People photos with keypoints:
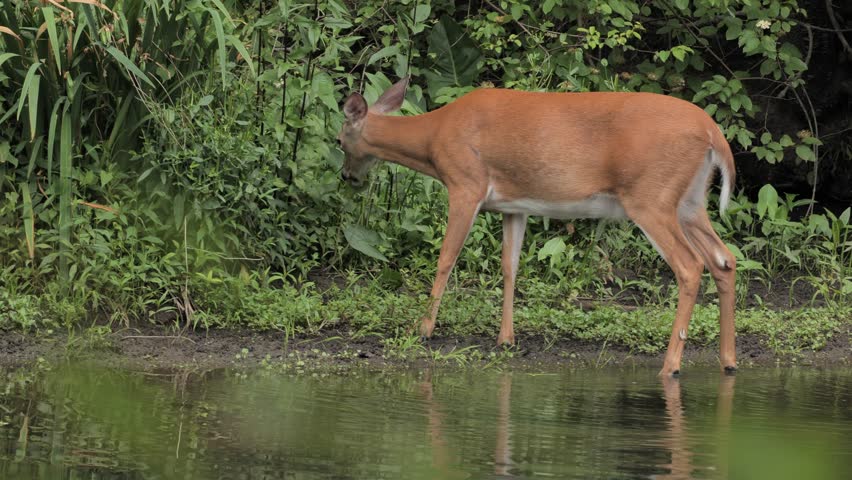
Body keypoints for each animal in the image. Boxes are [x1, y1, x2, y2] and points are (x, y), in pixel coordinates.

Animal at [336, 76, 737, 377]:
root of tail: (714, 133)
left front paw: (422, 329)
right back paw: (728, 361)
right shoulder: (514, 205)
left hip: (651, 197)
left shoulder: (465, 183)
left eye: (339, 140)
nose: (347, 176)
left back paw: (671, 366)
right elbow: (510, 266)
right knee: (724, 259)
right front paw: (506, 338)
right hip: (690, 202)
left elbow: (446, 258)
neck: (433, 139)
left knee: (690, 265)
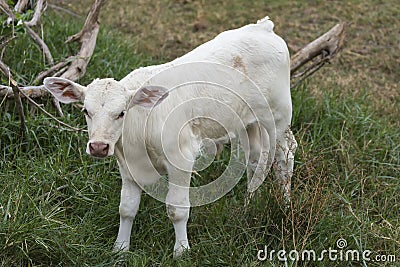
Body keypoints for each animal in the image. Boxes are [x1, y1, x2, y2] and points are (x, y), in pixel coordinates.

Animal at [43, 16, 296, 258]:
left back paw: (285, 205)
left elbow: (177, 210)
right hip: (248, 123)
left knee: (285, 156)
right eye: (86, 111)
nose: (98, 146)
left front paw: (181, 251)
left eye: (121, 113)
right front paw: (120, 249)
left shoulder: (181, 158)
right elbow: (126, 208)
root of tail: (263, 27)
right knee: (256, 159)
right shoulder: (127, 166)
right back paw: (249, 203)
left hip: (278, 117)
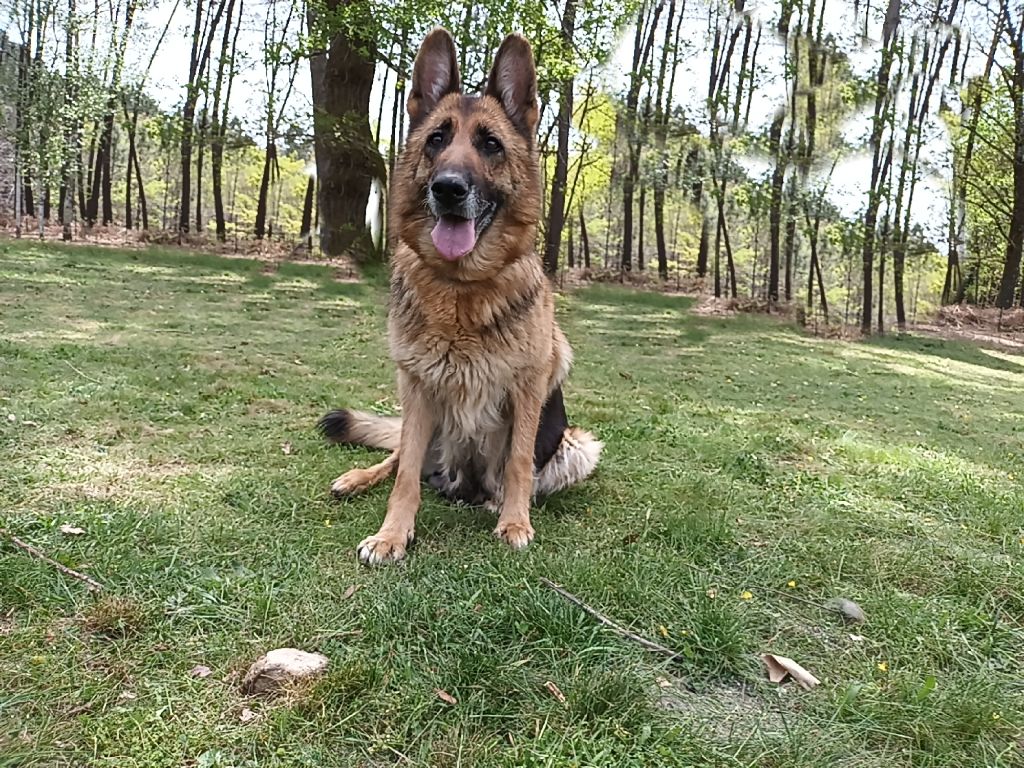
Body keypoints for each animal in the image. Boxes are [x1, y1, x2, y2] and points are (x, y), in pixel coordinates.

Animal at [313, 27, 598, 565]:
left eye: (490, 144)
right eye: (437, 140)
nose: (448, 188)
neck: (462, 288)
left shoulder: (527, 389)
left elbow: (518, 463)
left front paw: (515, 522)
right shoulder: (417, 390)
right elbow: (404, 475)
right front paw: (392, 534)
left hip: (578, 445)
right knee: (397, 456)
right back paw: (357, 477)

[Your goal] The reply should hold the lines from the top of the records through the line containing "left front paw: (515, 522)", reproduced exactly, and no pictures.

[Solution below]
Body keypoints for each animal in the image. Boxes are [x1, y1, x2, y2] and points are (x, y), in pixel coordinates.

Animal at [336, 76, 737, 377]:
root of tail: (714, 133)
left front paw: (422, 329)
right back paw: (728, 361)
right shoulder: (514, 205)
left hip: (651, 197)
left shoulder: (465, 183)
left eye: (339, 140)
nose: (347, 176)
left back paw: (671, 366)
right elbow: (510, 266)
right knee: (724, 259)
right front paw: (506, 338)
right hip: (690, 202)
left elbow: (446, 258)
neck: (433, 139)
left knee: (690, 265)
Body keypoints for each animal in the image. Boxes are [x1, y1, x2, y2] and points are (x, y), in pixel coordinates.

Animal at [43, 16, 296, 258]:
left back paw: (285, 205)
left elbow: (177, 210)
right hip: (248, 123)
left knee: (285, 156)
right eye: (86, 111)
nose: (98, 146)
left front paw: (181, 251)
left eye: (121, 113)
right front paw: (120, 249)
left shoulder: (181, 158)
right elbow: (126, 208)
root of tail: (263, 27)
right knee: (256, 159)
right shoulder: (127, 166)
right back paw: (249, 203)
left hip: (278, 117)
Body keypoints for each animal in the image. Boxes are [x1, y1, x2, y2] and points are (x, y), in pixel coordinates.

Animal at [313, 27, 598, 565]:
left eye: (490, 144)
right eye: (437, 140)
nose: (448, 188)
neck: (462, 288)
left shoulder: (527, 389)
left elbow: (518, 463)
left front paw: (515, 522)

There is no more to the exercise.